(Saved data entries)
########

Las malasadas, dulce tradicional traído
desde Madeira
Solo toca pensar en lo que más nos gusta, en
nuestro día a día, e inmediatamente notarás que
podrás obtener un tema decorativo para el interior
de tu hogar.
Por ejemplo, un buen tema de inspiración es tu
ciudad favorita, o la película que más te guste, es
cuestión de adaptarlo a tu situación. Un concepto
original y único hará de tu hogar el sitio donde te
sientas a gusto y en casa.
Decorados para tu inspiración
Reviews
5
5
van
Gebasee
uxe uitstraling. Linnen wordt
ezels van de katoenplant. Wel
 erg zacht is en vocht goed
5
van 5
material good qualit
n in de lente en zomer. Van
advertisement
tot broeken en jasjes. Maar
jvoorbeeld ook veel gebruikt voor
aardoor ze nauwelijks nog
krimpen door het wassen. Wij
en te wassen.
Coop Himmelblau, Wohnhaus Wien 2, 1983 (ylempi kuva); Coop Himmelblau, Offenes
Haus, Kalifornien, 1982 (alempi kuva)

########

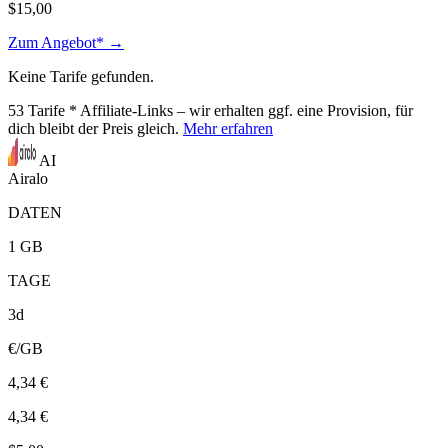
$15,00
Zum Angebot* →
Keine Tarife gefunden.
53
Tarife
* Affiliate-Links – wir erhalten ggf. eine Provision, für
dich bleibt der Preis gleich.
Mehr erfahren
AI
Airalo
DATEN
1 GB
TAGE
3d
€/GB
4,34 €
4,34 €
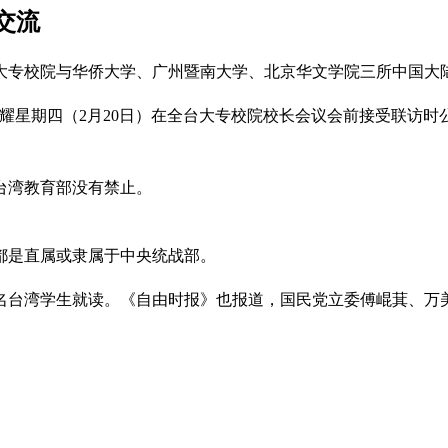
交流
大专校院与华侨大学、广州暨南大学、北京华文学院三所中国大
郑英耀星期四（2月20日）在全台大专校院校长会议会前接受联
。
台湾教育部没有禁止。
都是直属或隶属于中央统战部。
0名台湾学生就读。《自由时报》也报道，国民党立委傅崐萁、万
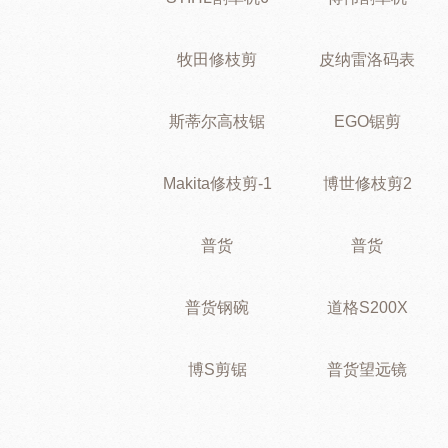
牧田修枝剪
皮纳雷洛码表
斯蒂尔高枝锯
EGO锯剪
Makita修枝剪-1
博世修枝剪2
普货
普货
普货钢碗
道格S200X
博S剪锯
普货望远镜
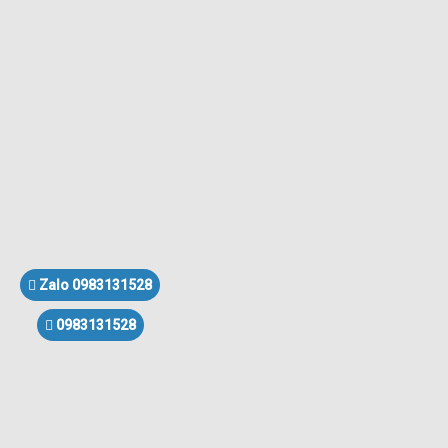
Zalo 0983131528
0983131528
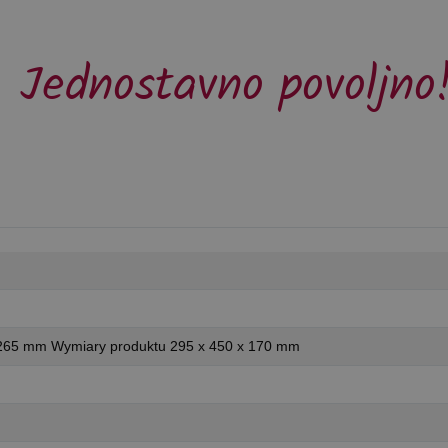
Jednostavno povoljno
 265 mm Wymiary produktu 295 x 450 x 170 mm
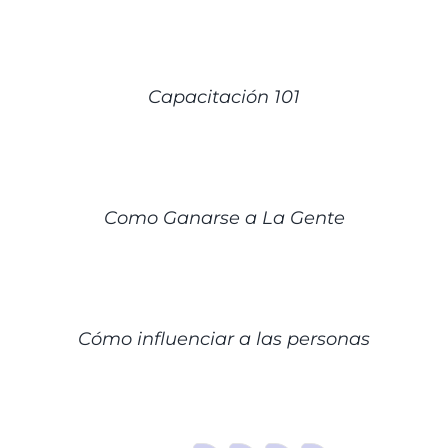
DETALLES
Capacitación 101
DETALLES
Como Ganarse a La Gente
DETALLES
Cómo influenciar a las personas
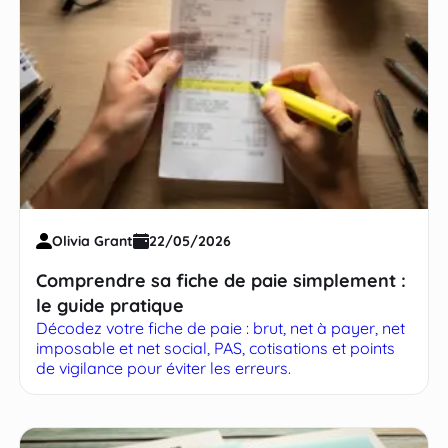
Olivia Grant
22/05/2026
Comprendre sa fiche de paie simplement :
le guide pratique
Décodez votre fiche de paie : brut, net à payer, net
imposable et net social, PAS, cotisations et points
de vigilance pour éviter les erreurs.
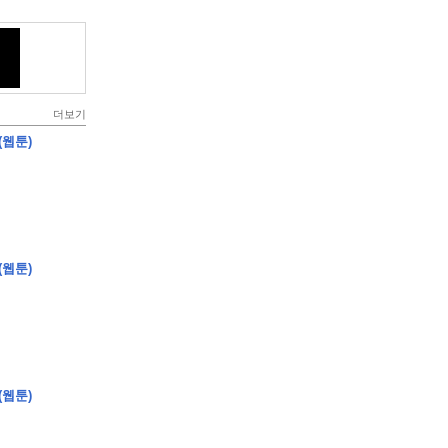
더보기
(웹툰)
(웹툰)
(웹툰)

########

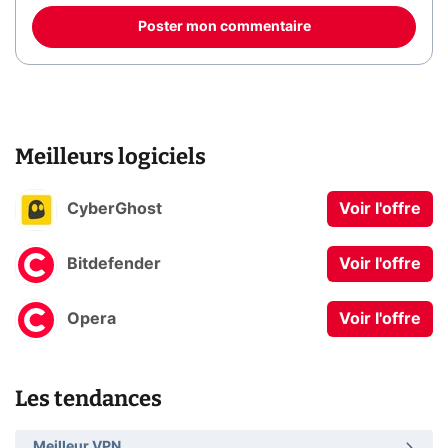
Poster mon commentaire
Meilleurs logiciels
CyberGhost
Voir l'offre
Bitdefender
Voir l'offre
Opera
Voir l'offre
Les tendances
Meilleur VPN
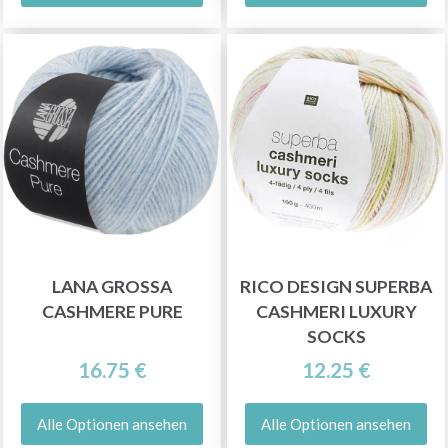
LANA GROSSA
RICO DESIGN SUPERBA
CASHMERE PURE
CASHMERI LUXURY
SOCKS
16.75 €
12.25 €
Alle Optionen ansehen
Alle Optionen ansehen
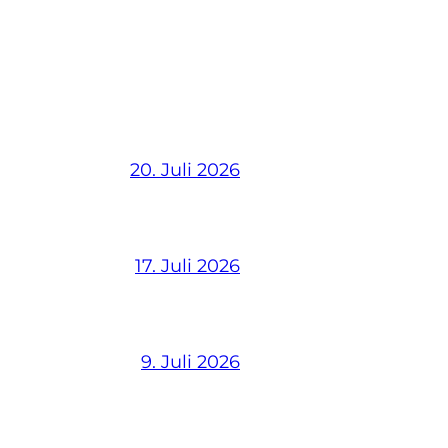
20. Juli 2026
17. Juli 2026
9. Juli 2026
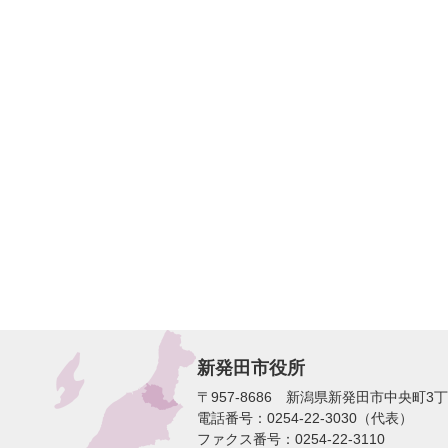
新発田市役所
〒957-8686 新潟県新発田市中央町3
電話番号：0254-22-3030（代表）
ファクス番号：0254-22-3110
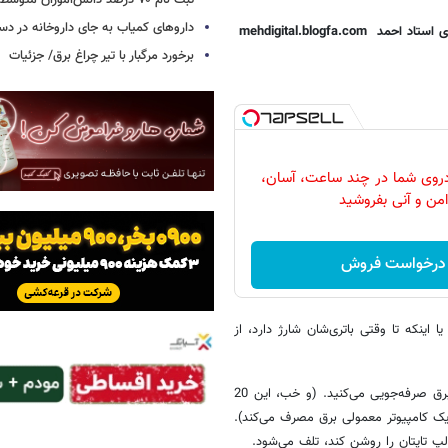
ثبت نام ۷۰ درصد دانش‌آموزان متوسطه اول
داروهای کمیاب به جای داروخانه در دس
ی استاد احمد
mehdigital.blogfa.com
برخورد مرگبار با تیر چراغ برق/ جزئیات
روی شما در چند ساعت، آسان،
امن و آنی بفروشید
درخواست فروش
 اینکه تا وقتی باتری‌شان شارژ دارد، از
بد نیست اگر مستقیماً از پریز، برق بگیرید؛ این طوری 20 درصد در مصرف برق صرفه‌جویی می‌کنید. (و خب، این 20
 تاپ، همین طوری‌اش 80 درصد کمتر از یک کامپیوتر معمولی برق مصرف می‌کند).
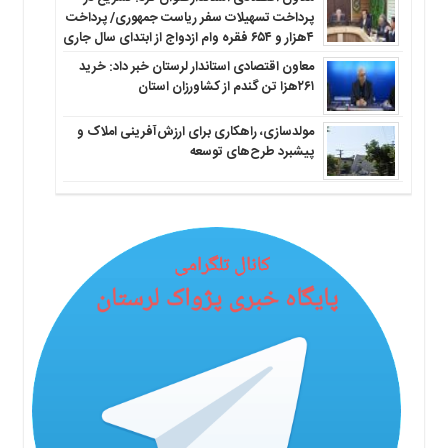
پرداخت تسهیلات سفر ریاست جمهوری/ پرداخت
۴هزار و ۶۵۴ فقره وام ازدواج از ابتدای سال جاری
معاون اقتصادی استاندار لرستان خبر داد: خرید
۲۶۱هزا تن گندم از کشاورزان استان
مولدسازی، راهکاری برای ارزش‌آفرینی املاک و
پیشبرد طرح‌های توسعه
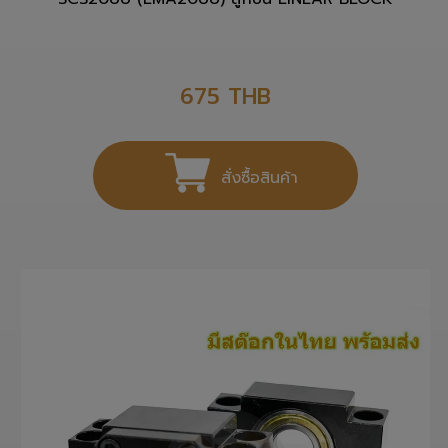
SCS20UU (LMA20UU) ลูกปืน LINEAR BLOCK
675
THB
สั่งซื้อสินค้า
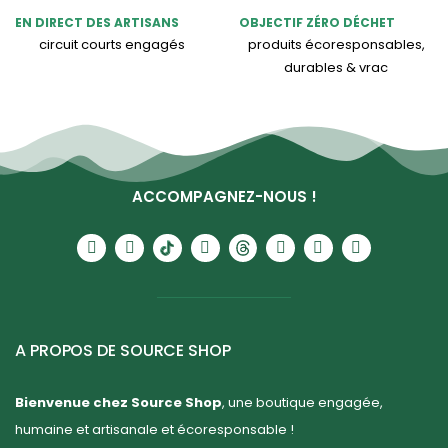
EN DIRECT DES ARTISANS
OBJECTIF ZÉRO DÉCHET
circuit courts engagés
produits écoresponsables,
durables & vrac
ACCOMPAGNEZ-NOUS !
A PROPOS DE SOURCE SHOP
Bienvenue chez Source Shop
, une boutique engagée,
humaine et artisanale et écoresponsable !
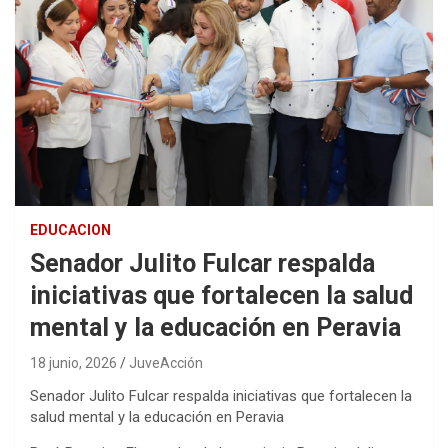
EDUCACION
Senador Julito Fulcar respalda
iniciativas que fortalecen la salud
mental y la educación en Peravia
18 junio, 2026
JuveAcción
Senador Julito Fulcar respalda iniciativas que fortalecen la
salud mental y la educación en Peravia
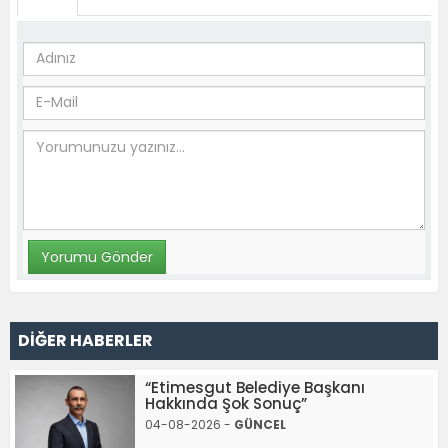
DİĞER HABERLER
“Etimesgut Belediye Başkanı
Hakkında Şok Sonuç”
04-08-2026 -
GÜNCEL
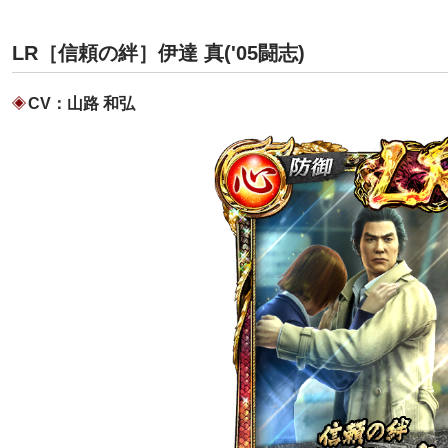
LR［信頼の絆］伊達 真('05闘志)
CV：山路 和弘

########

[Requirement] All that is wanted is the stretch of lines above from the one containing "Las malasadas, dulce tradicional traído" through the one containing "ciudad favorita, o", duplicated exactly.

[Answer area]
Las malasadas, dulce tradicional traído
desde Madeira
Solo toca pensar en lo que más nos gusta, en
nuestro día a día, e inmediatamente notarás que
podrás obtener un tema decorativo para el interior
de tu hogar.
Por ejemplo, un buen tema de inspiración es tu
ciudad favorita, o la película que más te guste, es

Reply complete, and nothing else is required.